Feuer has taken her experiences traveling and making art in the Canadian tar sands, Arctic Circle and the Suez Canal and created pieces that expose an environment in pain and a reality full of gorgeous decay. Her work will please fans of ruin porn (think abandoned theme parks, insane asylums, nuclear disaster sites all twenty years after their last use) and childlike wonder.

An Unkindness, hanging above Rink, is actually easy to ignore. The piece is quite large and could only be housed in a large institution like the Corcoran, but it’s below an ‘ice’ rink! You can skate! Really! There are ice skates for a black ‘ice’ rink! How cool! That isn’t sarcasm. It instantly brings the viewer to childhood, something the artist intended. From the Corcoran Events, Experiences & Exhibitions guide:

Feuer: I have memories as a child, when I would skate alone at night at an outdoor rink around the corner from my parents’ house. With Rink, I envisioned one skater at a time to recall that kind of solitude that I experienced when I was little.

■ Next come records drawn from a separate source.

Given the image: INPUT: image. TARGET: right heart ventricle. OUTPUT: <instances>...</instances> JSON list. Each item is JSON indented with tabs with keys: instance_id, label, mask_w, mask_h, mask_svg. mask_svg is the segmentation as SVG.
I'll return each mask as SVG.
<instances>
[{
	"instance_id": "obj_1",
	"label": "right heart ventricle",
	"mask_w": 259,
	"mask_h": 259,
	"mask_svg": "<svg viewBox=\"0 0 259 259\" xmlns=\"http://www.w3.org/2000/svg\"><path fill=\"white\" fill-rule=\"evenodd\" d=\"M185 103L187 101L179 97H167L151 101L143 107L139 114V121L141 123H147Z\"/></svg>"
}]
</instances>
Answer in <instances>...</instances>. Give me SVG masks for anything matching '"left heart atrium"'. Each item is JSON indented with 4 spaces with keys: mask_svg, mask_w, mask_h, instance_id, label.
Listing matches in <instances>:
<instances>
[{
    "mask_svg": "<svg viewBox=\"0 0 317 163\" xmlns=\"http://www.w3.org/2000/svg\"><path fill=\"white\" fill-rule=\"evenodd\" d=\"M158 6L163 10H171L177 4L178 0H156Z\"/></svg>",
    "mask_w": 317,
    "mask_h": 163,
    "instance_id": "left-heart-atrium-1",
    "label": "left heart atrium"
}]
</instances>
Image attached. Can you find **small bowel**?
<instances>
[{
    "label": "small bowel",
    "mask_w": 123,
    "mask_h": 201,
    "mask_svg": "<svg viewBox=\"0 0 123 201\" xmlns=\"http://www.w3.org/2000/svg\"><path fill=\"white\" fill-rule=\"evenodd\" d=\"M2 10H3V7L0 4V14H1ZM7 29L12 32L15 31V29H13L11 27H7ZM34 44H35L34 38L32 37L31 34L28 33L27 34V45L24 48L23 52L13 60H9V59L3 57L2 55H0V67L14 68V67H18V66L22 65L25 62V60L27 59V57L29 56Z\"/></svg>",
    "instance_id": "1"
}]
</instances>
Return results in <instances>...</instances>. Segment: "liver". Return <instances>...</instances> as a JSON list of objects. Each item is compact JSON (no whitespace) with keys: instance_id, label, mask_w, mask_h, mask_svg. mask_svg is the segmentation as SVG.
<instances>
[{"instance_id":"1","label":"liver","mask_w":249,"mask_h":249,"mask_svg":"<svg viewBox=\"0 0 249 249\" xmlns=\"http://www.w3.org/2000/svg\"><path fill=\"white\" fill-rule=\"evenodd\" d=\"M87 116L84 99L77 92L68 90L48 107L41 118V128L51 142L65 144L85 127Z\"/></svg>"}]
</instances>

It works. It totally works. When you’re on the ‘ice,’ skates loosely tied (which is very bad for the ankles), trying to maintain your balance in a public arena not usually meant for movement, you’re a kid. It’s a feeling that you probably have not ever experienced in an art gallery, let alone an art museum of the Corcoran’s stature.

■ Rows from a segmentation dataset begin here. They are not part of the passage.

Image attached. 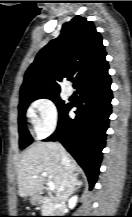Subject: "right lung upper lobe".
<instances>
[{
	"mask_svg": "<svg viewBox=\"0 0 132 217\" xmlns=\"http://www.w3.org/2000/svg\"><path fill=\"white\" fill-rule=\"evenodd\" d=\"M102 37L92 21L81 16L63 25L61 34L37 54L25 73L20 98L59 94L56 80L76 82V88L107 79L108 63Z\"/></svg>",
	"mask_w": 132,
	"mask_h": 217,
	"instance_id": "right-lung-upper-lobe-1",
	"label": "right lung upper lobe"
}]
</instances>
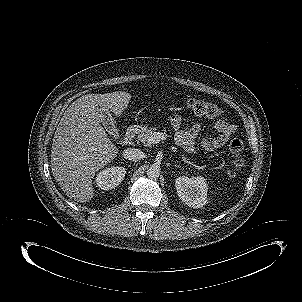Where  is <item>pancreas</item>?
Here are the masks:
<instances>
[{
	"mask_svg": "<svg viewBox=\"0 0 302 302\" xmlns=\"http://www.w3.org/2000/svg\"><path fill=\"white\" fill-rule=\"evenodd\" d=\"M156 128L155 127H150L144 130H141L137 136L138 142H142L145 145H150L149 139L150 137L156 133Z\"/></svg>",
	"mask_w": 302,
	"mask_h": 302,
	"instance_id": "1",
	"label": "pancreas"
}]
</instances>
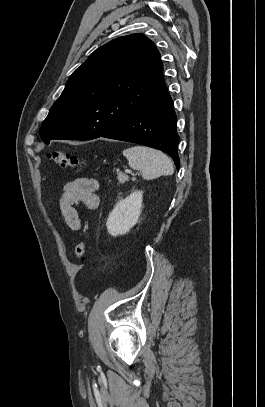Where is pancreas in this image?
Wrapping results in <instances>:
<instances>
[{
    "label": "pancreas",
    "mask_w": 265,
    "mask_h": 407,
    "mask_svg": "<svg viewBox=\"0 0 265 407\" xmlns=\"http://www.w3.org/2000/svg\"><path fill=\"white\" fill-rule=\"evenodd\" d=\"M117 179L119 181V184H124L126 181H129V176L122 172H119L117 173ZM132 180L135 181L136 179L133 178Z\"/></svg>",
    "instance_id": "pancreas-1"
}]
</instances>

It works because you don’t want to lose that feeling. Once you being thinking about that feeling, you notice what’s above the rink. a menacing blob of doom. It brings to mind a murder of crows, something that makes no one feel comforted. The environment is collapsing and you don’t want to lose the ice. The ice shouldn’t be this dark. If this doom comes any closer, we won’t have the ability to skate. And that’s why it works.

The second-floor installation is definitely worth visiting, but it’s damn near impossible to compete with Rink and An Unkindness. Reclamation Site is a colorful statement on the impact of industry in the arctic. Dog Sled, made by the artist from found materials while on a boat, is a DIY statement on appreciating what’s around. The lit snowflake fixture above the sled is a nice nod to Pyramiden, the coal mining and oil exploation settlement below the North Pole where the artist spent time.

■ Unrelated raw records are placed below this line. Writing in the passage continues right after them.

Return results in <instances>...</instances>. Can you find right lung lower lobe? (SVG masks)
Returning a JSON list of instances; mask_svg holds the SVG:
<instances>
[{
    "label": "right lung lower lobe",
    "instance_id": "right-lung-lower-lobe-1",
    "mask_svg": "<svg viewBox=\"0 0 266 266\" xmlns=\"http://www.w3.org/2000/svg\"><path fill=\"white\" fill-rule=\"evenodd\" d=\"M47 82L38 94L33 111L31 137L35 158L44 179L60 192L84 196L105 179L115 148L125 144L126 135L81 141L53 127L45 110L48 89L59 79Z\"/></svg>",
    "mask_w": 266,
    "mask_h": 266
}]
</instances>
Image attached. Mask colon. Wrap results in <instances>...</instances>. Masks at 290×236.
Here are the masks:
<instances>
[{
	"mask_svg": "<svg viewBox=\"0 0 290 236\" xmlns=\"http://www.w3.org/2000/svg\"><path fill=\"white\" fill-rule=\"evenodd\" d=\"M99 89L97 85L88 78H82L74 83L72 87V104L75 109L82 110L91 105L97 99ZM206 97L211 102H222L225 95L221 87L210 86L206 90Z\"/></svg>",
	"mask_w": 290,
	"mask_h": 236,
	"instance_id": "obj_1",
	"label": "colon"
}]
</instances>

But it’s about the Rink. Some may think it’s a stunt. Some may think it’s not art. It doesn’t matter. Just go on the ‘ice.’ Take a few laps. If you’re afraid to skate or can’t skate, take a walk in it and look up. It’s a scary sight. It’s why I’m recommending all of my friends to visit a museum they’ve visited multiple times.

Mia Feuer: An Unkindness is now open at the Corcoran. It runs until February 23. Viewers ‘ice’ skate at their own risk. One person at a time can skate, as long as they’re willing to sign a release form.

*The rink is made of high density polyethylene polymer. It does not feel like you’re skating on ice. When I attempted to hockey stop, I was not able. The material does not have as much give as ice. It’s also difficult to glide since the rink is much smaller than a regulation size rink or the typical outdoor rink found around DC.